Securing your Minio installation’s UI with LetsEncrypt, for example, is trivially simple, but in a highly-available setup, this can also be done at the load balancer level with HAProxy (using your Minio web UI endpoints as your backends):

Because this is just an example, and not production-ready out of the box, I’ll skip the above security recommendations for sake of demonstration, but everything will still function much in the same way.

With the setup completed, you should be able to log into http://coolstorageusa.biz:9000 with your access credentials (which you can set manually in your config), and add a file:

The `mc` CLI will reflect the change when you hit your domain:

jmarhee@iampizza ~ $ mc ls myminio
[2016–03–24 09:04:52 CDT] 0B memes/
jmarhee@iampizza ~ $ mc ls myminio/memes/
[2016–03–24 13:24:40 CDT] 21KiB 12813981_825573214238454_8396023985127052921_n.jpg

Once the replica is created across however many “active” Minio nodes you configured HAProxy to use at once, you should see the file on all of the nodes if you were checking each manually; in my case, the data I’m storing is small, so I had two active and two passive storage nodes, but for the sake of availability, you can have 1 active, and 3 passive replicas, for example.

After all of this, you should be able to access your files through `mc` as seen above, as well as begin generating public links:

From the above, to generate a link, just specify file using this format:

minio_name/bucket_name/filename

it’ll look something like this:

jmarhee@iampizza ~ $ mc share download myminio/memes/12813981_825573214238454_8396023985127052921_n.jpg
URL: http://coolstorageusa.biz/memes/12813981_825573214238454_8396023985127052921_n.jpg
Expire: 7 days 0 hours 0 minutes 0 seconds
Share: http://coolstorageusa.biz/memes/12813981_825573214238454_8396023985127052921_n.jpg...

and there ya have it.

Final Thoughts

I recommend, if you do wish to build this into a production-ready environment (Minio’s developers, at this time, recommend not using it in production), that TLS be used — covered above — , anything that can be done on private networks (internal to your datacenter or LAN; not accessible over the Internet) be done that way (i.e. Gluster peering, Load Balancing), and that your component droplets be firewalled to only communicate with each other, if public access is not required (only your load balancer could be Internet-facing, for example).

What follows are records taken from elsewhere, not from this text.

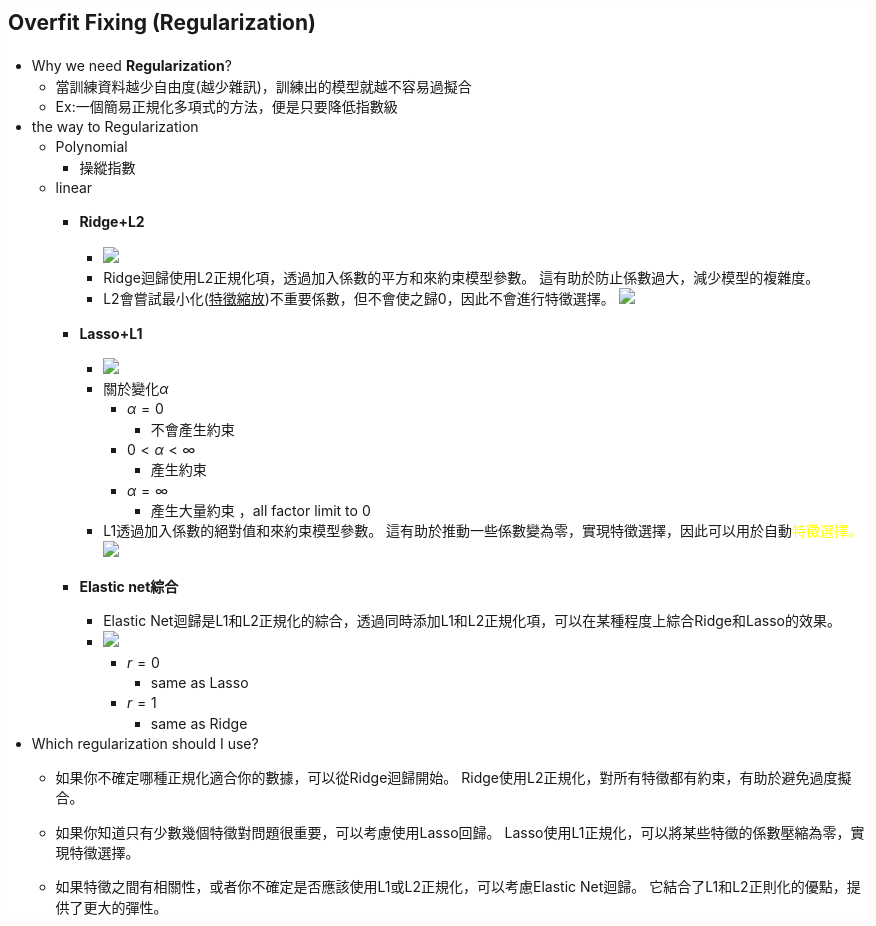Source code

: ## Overfit Fixing (Regularization)
- Why we need **Regularization**?
    - 當訓練資料越少自由度(越少雜訊)，訓練出的模型就越不容易過擬合
    - Ex:一個簡易正規化多項式的方法，便是只要降低指數級
- the way to Regularization
    - Polynomial
        - 操縱指數
    - linear 
        - **Ridge+L2**
            - ![](image/ry9xCgIGT.png)
            - Ridge迴歸使用L2正規化項，透過加入係數的平方和來約束模型參數。 這有助於防止係數過大，減少模型的複雜度。
            - L2會嘗試最小化([特徵縮放](/Qxp5CAO1QXqQKqRFcUwenA))不重要係數，但不會使之歸0，因此不會進行特徵選擇。
                ![](image/HJki0xIfp.png)

        - **Lasso+L1**
            - ![](image/rJ2QN-Lfp.png)
            - 關於變化$\alpha$
                - $\alpha = 0$
                    - 不會產生約束
                - $0<\alpha < \infty$
                    - 產生約束
                - $\alpha = \infty$
                    - 產生大量約束 ，all factor limit to 0
            - L1透過加入係數的絕對值和來約束模型參數。 這有助於推動一些係數變為零，實現特徵選擇，因此可以用於自動<font color ="#ffff">特徵選擇。</font>
                ![](image/rk67SbIf6.png)
        - **Elastic net綜合**
            - Elastic Net迴歸是L1和L2正規化的綜合，透過同時添加L1和L2正規化項，可以在某種程度上綜合Ridge和Lasso的效果。
            - ![](image/HyuTlM8M6.png)
                - $r=0$
                    -  same as Lasso
                - $r=1$
                    - same as Ridge
- Which regularization should I use?
    - 如果你不確定哪種正規化適合你的數據，可以從Ridge迴歸開始。 Ridge使用L2正規化，對所有特徵都有約束，有助於避免過度擬合。

    - 如果你知道只有少數幾個特徵對問題很重要，可以考慮使用Lasso回歸。 Lasso使用L1正規化，可以將某些特徵的係數壓縮為零，實現特徵選擇。

    - 如果特徵之間有相關性，或者你不確定是否應該使用L1或L2正規化，可以考慮Elastic Net迴歸。 它結合了L1和L2正則化的優點，提供了更大的彈性。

Another neat production quality Object Storage product, that is fairly extensive, and likely includes many of the features I describe configuring yourself above, might be Basho’s Riak S2 (which has a free community version).

There are also many good tutorials for deploying and using Ceph as a clustered object store in production, but this one is my favorite.

Aside from Minio, both of these alternatives can be deployed using DigitalOcean, and used likewise on the new Block Storage product.